Restate word for word the lines of the records below, starting at the line that contains "1973 por su" and ending at the line that contains "llevada al cine.", with both of those lines included and nothing else.

### Dataset extract

───

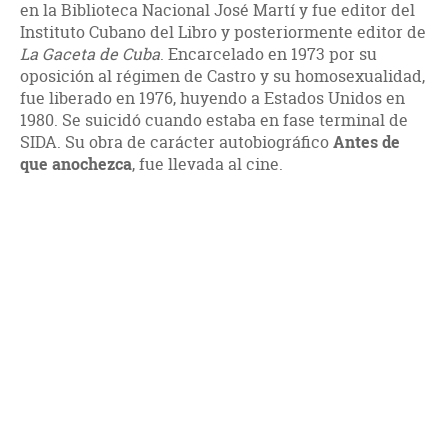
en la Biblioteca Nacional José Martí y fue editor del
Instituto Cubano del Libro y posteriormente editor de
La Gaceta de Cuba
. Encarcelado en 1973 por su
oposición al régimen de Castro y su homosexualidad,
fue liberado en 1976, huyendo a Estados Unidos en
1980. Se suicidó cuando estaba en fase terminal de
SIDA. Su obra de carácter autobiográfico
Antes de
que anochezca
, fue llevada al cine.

───

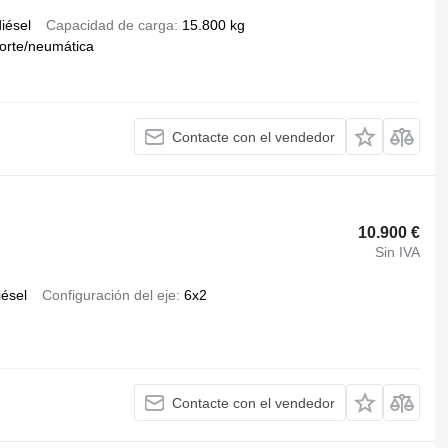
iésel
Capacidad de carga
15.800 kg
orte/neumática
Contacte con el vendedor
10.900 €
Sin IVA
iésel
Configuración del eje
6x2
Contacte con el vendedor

───

### Problem solution
. Encarcelado en 1973 por su
oposición al régimen de Castro y su homosexualidad,
fue liberado en 1976, huyendo a Estados Unidos en
1980. Se suicidó cuando estaba en fase terminal de
SIDA. Su obra de carácter autobiográfico
Antes de
que anochezca
, fue llevada al cine.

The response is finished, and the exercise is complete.